People travel and they talk. They form opinions and pass these on to friends and fellow travellers, they rave and condemn, they write guide books and online reviews. You listen to these suggestions, conduct some research of your own, add some salt, and decide whether or not to take them to heart.
“You can’t miss Lake Titicaca,” they say. They were right.
South America’s largest lake by volume of water and one of the world’s highest opens up before me like an endless sheet of velvet unfolded by deft and ancient hands. It seems to radiate blueness from the depths of its very blue, very deep depths. I am captivated, illuminated, intimidated, and without so much as a cursory glance at the touristy town of Copacabana, hop on a boat bound for Isla del Sol, the Island of the Sun – according to Inca beliefs, the birthplace of our life-giving fireball.

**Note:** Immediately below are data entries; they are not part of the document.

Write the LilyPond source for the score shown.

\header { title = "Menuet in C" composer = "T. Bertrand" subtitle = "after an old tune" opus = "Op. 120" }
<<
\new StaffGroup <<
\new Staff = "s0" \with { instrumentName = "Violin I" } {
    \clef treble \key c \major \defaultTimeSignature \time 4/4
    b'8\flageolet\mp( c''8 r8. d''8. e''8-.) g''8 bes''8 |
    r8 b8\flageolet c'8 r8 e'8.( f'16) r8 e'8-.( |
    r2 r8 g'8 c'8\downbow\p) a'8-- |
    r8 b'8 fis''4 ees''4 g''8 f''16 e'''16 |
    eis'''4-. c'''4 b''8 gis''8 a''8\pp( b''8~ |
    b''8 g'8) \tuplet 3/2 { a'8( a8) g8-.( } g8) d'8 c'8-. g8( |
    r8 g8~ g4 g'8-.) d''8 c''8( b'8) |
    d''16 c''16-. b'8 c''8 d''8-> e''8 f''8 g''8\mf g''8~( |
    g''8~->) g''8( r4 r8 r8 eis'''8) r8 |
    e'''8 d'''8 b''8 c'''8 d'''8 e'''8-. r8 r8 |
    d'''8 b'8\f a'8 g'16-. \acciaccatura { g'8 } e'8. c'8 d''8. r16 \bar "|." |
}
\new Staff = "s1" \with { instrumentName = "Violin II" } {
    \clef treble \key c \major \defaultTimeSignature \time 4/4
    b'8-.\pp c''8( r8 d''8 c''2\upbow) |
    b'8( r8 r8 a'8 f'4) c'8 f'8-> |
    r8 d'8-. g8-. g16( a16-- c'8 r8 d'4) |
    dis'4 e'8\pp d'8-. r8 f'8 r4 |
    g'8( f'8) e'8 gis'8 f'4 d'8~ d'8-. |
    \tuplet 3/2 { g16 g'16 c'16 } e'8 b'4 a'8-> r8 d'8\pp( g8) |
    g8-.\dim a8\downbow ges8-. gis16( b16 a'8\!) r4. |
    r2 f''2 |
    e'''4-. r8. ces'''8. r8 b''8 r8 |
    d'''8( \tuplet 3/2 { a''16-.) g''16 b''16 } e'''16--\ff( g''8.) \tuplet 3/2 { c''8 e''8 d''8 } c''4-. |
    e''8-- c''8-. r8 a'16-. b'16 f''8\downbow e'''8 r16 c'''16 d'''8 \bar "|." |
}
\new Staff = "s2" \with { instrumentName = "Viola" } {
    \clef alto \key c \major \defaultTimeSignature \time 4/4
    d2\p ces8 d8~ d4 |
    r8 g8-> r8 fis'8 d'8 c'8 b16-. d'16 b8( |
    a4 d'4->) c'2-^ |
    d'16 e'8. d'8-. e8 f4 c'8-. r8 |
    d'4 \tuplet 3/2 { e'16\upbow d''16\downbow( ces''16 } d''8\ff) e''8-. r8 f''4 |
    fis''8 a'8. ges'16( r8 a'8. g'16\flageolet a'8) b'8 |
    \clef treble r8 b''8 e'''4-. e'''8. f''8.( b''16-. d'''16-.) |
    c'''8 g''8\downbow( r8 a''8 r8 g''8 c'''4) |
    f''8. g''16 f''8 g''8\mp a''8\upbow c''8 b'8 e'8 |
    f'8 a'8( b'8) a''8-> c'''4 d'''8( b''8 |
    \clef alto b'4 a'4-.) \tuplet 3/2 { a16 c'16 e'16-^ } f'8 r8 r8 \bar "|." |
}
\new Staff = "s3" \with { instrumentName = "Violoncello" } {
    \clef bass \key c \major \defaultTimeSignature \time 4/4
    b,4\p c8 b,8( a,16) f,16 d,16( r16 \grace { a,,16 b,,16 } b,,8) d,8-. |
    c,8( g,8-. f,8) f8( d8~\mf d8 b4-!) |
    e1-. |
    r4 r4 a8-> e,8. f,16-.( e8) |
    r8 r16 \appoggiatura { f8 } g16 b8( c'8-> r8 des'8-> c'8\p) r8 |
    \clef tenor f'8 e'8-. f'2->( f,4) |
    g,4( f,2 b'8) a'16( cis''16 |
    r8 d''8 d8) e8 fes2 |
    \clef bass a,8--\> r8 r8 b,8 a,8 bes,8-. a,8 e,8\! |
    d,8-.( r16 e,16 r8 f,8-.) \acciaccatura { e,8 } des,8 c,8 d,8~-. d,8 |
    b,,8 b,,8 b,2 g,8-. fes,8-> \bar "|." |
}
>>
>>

I spent two nights in the small village of Yumani, walking and exploring, communing with llamas and marvelling at the water visible in almost every direction. The island’s vegetation is green and cultivated in parts, but is mostly harsh, sun-scorched – either an act of reverence or disdain on the sun’s behalf, I couldn’t decide – and, strangely, eucalyptus are the only trees in sight. On my only full day there, I walked from the island’s southernmost point to its northernmost and back again. Alone with my thoughts, and all too aware of the altitude – of how quickly my breath escaped me when I climbed, and how quickly it returned when I levelled off – this is what I saw.
In the north, an abundance of Inca ruins
High on a hill with a lonely boat
My first dinner was solitary. Cooked on gas and eaten by candlelight in a hut without electricity, it was the meal of a lifetime: trout cooked to disintegration in a red wine sauce; fluffy quinoa, grown down the road; an abundance of fresh veggies; my birthday book for company. On my second night, there were five new companions. You just never know who you are going to meet in the course of a single day.
I am writing this now from across the border, from the Peruvian city of Cusco. It is a city you are meant to love – all travellers, guide books, websites tell you so. I do not. The beauty of its architecture has been lost to me beneath a tacky waxing of tourism. Hotels, restaurants, Internet cafes and more touts and tour operators than you can say ‘No, gracias’ to in a lifetime line its ancient streets, making them appear inauthentic, like a film set.
In the course of a few days I have also come to resent absolutely the cost of forays into Cusco’s surrounding mountains. Hikes cost hundreds and hundreds of dollars and there appears to be no way around these prices. And so, tomorrow, I will venture to Machu Picchu without hiking there and will journey to the Amazon this weekend, for heat and humidity and mosquitoes the size of Boeings. After that, it’s off to quieter Peruvian places I hope, for hikes that make more demands on my legs than on my pocket, and for new adventures.
loved the pigs and the solitary meal without electricity!